I was in the car with the kids today, waiting at the bank drive through, when it came up. She had been sitting back there reading her current book of choice, Howl's Moving Castle, but paused to hold it up.
"This isn't really normal, is it."
"What's not normal?"
"Well...kids my age, reading books like this."
Well, then. Here we are.
I've known my daughter is gifted since she was very little. In cool, sober retrospect, it was pretty obvious from around age two.
I hate the term, I hate so much about my gnarled journey trying to figure out if I'm delusional or feeding something in my own ego, I hate that it feels impossible to talk about the increasingly obvious signs that my kid has special needs with homeschooling parents or educators who might have some insight into how to work with her and support her, because yes, intelligence does not appear to be fixed, everyone has gifts and talents, and yes, your kid is smart and weird and wonderful, too, and no, mine isn't riding a bike without training wheels yet and yes, she runs like a dork.
But as much as I've fretted over whether and why and how to seek some friendly aid from folks who might be able to provide a word of camaraderie or advice, I hadn't really thought about how to talk to her about that particular uniqueness. We've never praised her for being "smart." I had no idea up until today that she was aware of any difference between herself and other kids in that regard. But, apparently, at least in the simple terms of a very little girl holding a big fat book, she is. She wasn't proud, she wasn't asking for affirmation, it was just a simple question in the form of a statement.
Is this normal?
I said all that I could think to say:
"No, reading chapter books like that at your age is not really typical."
I didn't tell her about grade level equivalents or Lexile measures, although as her educator I know where she is comfortable (just shy of Pride and Prejudice).

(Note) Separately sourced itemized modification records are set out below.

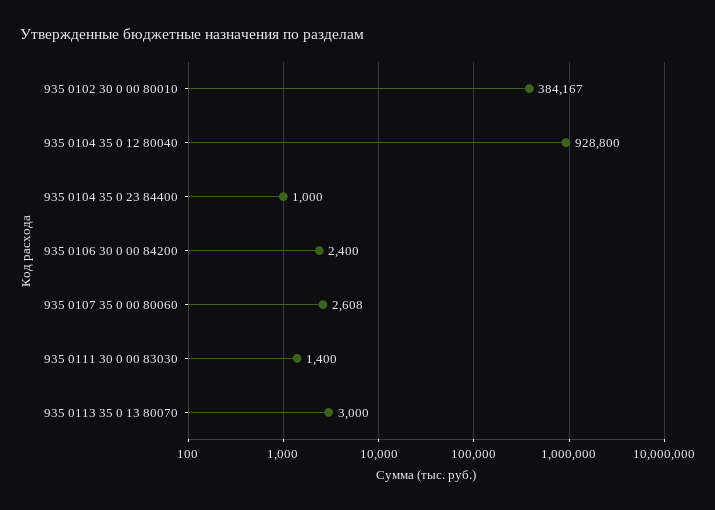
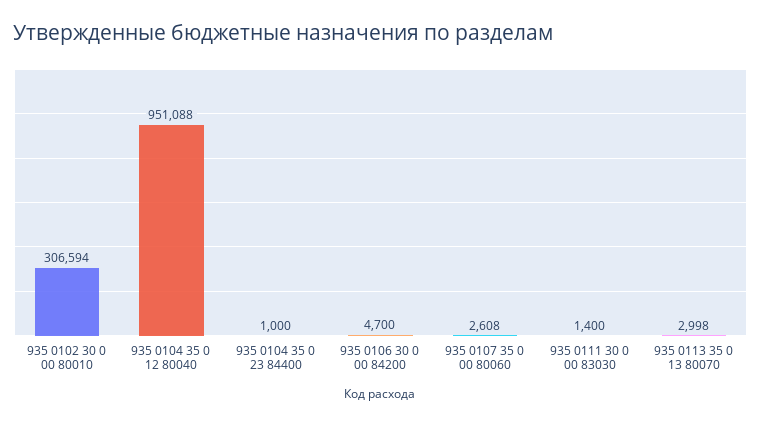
  {
-   "935 0102 30 0 00 80010": 384167,
+   "935 0102 30 0 00 80010": 306594,
-   "935 0104 35 0 12 80040": 928800,
+   "935 0104 35 0 12 80040": 951088,
    "935 0104 35 0 23 84400": 1000,
-   "935 0106 30 0 00 84200": 2400,
+   "935 0106 30 0 00 84200": 4700,
    "935 0107 35 0 00 80060": 2608,
    "935 0111 30 0 00 83030": 1400,
-   "935 0113 35 0 13 80070": 3000
+   "935 0113 35 0 13 80070": 2998
  }

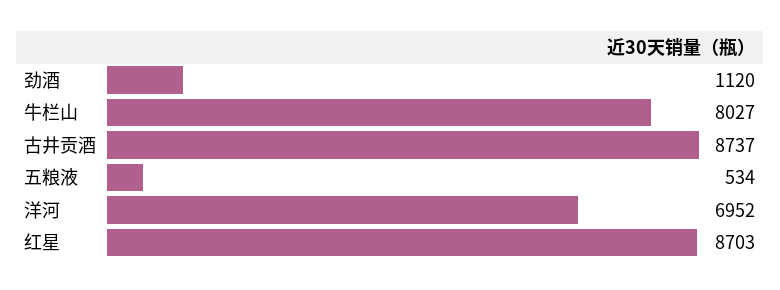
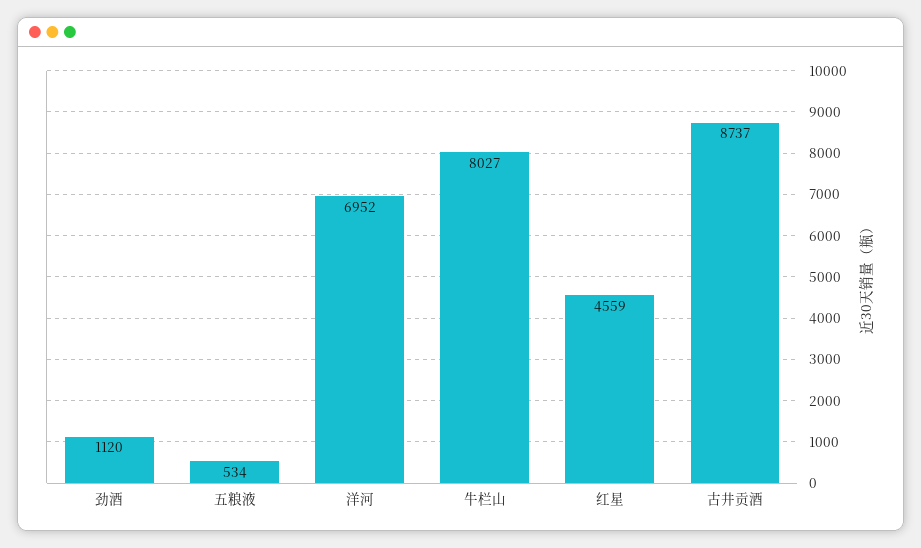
  {
    "劲酒": 1120,
    "牛栏山": 8027,
    "古井贡酒": 8737,
    "五粮液": 534,
    "洋河": 6952,
-   "红星": 8703
+   "红星": 4559
  }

She doesn't need to know any of that stuff.
What she does need to know, I think, at some point, is that it's okay to feel weird. And it's okay and real that feeling weird can stem from having a bit more cognitive processing speed and power than is typical (this doesn't mean that most people can't or won't acquire the same or more knowledge or make the same or better connections...and it doesn't hold any special value).

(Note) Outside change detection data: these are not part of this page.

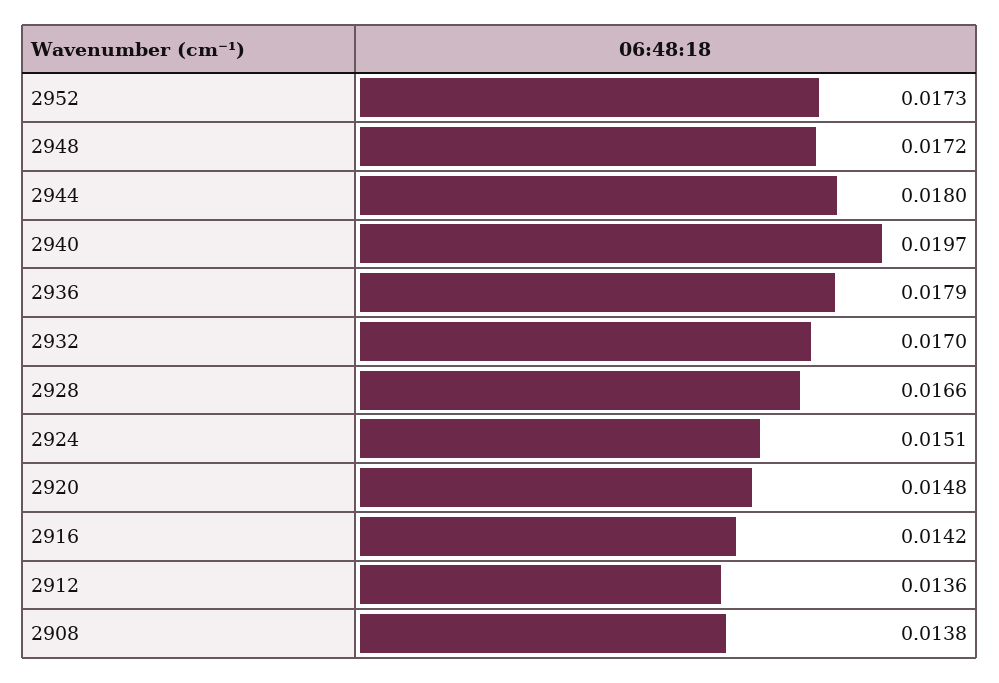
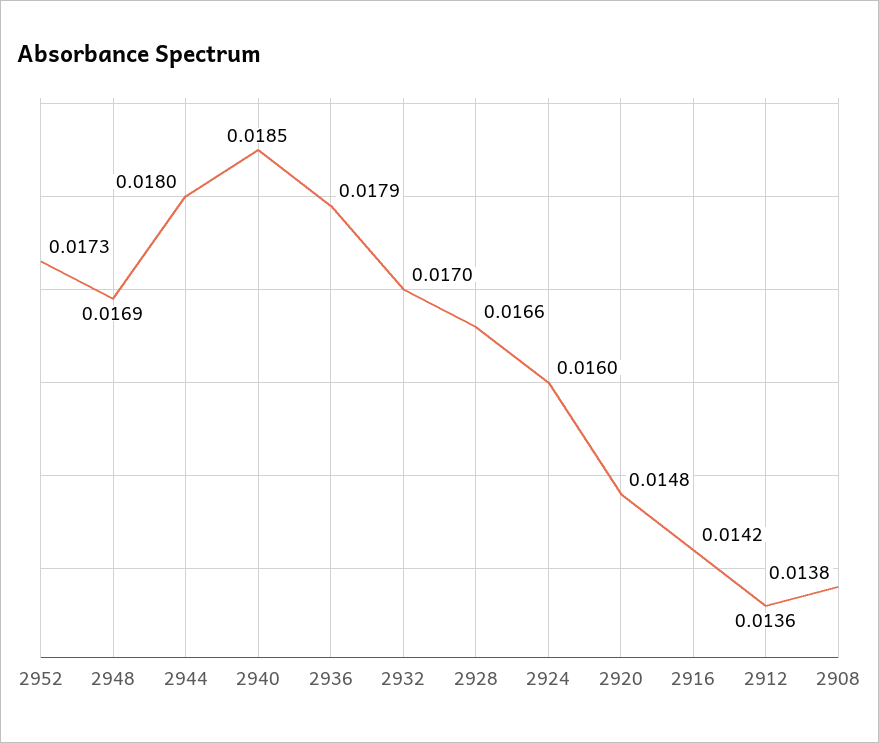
  {
    "2952": 0.0173,
-   "2948": 0.0172,
+   "2948": 0.0169,
    "2944": 0.018,
-   "2940": 0.0197,
+   "2940": 0.0185,
    "2936": 0.0179,
    "2932": 0.017,
    "2928": 0.0166,
-   "2924": 0.0151,
+   "2924": 0.016,
    "2920": 0.0148,
    "2916": 0.0142,
    "2912": 0.0136,
    "2908": 0.0138
  }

I have no idea what our conversations around this are going to look like. But I guess we're going to have them.
And the best thing I can think of, what I wish I had had when I was coming up and feeling like I was riding a strange and lonely wave, is just to let her know, if she tells me she feels weird, that yes, some people are weird in that way, but that I'm weird just like that, too. And so are other members of her family. And many of our friends. And other kids, too, here and all around the world, that she can connect with, if she likes.
Typical? In certain ways, no. Not at all. Normal? Who is, or was, or ever will be?
Sweet girl, you just have to figure out which freak flag you were born under, and fly it.